Gentlemen is guilty of this, too. It’s winkier, but it knows it is. You can catch stray references to the canon – Quatermain quips of Hyde hulking out on the rooftops of Paris, “This creature has terrorized the Rue Morgue for months.” Captain Nemo’s valet insists, “Call me Ishmael.” But it is self-aware in its gimmickry. When viewed another way, one may actually take the film as a commentary on the ridiculousness of its own odd franchising. Moriarty’s master plan after all, is an attempt to cobble together more groups like the League by sapping their members of what makes them unique in isolation. Penny Dreadful, in grouping its monster-hunters serendipitously together – or maybe, to give Logan something of the benefit of the doubt, having them be pulled by the occult lodestone that is Vanessa Ives – sets up a demography where one out of four people is possessed, undead, or a monthly moon-kissed monster.

Gentlemen has no pretensions at art or stirring, thoughtful meditations on bestial humanity. Penny Dreadful does, and in doing so, it comes out looking more ridiculous with tropes that are no less transparent.

I’ve come to think a crossover cannot keep the severity of the original properties. It needs to give a bit. Its energies are divided between setting up its own world and paying homage to those of its sources. To effectively tell a story like this, a creator or “reimaginer” must lean on the viewer’s familiarity with the characters or else slow narrative momentum by demonstrating their individual schtick.

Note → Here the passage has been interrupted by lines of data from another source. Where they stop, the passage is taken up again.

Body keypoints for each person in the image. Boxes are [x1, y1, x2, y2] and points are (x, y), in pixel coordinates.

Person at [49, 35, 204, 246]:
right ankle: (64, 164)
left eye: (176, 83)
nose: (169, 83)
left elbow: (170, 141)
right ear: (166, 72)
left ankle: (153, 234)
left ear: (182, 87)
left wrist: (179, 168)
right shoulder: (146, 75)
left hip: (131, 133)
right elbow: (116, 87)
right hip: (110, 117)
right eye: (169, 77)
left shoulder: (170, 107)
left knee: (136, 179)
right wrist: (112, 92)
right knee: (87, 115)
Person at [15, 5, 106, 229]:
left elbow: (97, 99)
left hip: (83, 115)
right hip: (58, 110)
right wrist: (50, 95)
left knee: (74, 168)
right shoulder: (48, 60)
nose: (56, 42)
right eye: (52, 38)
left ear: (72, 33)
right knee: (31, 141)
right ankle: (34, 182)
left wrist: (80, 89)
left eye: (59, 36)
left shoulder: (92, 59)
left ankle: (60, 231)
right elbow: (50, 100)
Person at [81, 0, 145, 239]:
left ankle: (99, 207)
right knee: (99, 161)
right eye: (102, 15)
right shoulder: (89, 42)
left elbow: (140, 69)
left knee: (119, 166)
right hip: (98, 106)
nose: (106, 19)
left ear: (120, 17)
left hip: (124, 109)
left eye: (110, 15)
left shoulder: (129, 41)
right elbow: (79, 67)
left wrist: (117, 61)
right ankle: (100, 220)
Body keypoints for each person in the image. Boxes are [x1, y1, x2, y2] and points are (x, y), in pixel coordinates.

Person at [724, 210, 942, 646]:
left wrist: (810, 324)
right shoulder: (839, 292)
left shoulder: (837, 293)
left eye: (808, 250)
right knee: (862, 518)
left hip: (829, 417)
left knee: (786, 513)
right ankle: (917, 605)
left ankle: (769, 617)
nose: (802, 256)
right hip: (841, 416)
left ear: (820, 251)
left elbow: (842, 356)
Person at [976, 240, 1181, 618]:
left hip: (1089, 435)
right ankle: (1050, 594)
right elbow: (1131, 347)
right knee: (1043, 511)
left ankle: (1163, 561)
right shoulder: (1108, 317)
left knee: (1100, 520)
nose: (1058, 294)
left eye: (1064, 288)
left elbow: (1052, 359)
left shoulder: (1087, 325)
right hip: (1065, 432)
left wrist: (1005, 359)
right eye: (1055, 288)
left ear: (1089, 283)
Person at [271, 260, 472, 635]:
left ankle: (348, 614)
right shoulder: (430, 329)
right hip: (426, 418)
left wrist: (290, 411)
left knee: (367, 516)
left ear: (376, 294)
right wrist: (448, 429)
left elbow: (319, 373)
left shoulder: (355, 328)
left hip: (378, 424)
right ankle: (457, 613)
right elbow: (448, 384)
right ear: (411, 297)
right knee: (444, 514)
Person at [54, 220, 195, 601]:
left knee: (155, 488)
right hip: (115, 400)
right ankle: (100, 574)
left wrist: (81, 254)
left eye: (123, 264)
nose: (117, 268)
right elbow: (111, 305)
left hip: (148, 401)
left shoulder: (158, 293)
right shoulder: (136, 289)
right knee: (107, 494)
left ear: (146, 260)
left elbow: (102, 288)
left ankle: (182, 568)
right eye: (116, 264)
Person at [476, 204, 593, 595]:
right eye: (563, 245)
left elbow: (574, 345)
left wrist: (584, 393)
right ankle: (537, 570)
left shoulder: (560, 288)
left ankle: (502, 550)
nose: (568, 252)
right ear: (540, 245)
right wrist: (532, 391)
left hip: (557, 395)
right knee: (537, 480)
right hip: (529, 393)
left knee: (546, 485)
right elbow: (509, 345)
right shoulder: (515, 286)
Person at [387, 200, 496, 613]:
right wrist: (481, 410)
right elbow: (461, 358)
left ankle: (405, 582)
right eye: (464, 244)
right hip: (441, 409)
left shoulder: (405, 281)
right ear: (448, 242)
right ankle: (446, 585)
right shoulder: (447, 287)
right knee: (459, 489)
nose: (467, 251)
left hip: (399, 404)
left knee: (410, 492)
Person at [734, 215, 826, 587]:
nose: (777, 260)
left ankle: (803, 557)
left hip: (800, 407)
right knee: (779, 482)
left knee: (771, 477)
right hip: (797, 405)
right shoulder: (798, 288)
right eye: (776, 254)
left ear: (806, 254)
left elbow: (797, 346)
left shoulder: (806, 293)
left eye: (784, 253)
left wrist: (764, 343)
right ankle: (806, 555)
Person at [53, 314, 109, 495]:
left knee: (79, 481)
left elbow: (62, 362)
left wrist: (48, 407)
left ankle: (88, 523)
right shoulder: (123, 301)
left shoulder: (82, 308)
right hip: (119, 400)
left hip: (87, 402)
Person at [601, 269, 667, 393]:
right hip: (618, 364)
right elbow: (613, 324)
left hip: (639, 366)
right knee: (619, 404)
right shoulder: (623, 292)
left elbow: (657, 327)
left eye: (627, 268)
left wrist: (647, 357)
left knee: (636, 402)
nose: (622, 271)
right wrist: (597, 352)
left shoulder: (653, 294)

Marvel’s The Avengers, the last truly great Mashup, though not a strictly monstrous one, had the benefit of stand-alones, which make the players recognizable. It also had the distinct advantage of a precedent and a unified, not to say consistent, entity that produced them. But looking back, what makes it work best (and what has me worried for the much darker-looking follow up) is its humor about bringing so many disparate elements together. It cracks jokes about the mythic, “basically God” Thor rubbing up against soft Scifi’s Tony Stark and walking-anachronism Captain America. It’s what keeps the airship aloft. That for me, also keeps the unwieldy Nautilus of Gentlemen from an outright capsize. Some of that buoyant humor, and a little less dramatic ballast would work wonders for the dirge-like omnibus of Penny Dreadful.

In review, there’s one dangling question I have when I consider the tone of our Monster Mashes, and it comes from the poet Bobby Pickett: “Whatever happened to the Transylvania Twist?”


1We actually got a whole, mind-numbing hour of it.

2No fewer than six Green Lanterns of Earth have encountered something similar. Say what you will of the unwieldiness of all the Marvel and DC redundancies, they give us a credible world in their abundance of Superhumanity and the fact that they rub elbows or are in weird kinda social clubs or academies only makes sense given their aims.

3The 2004 movie of the same name is another noble attempt at a Mashup, doomed to failure by the presence of Hugh Jackman’s bad wig and too many scenes on trains.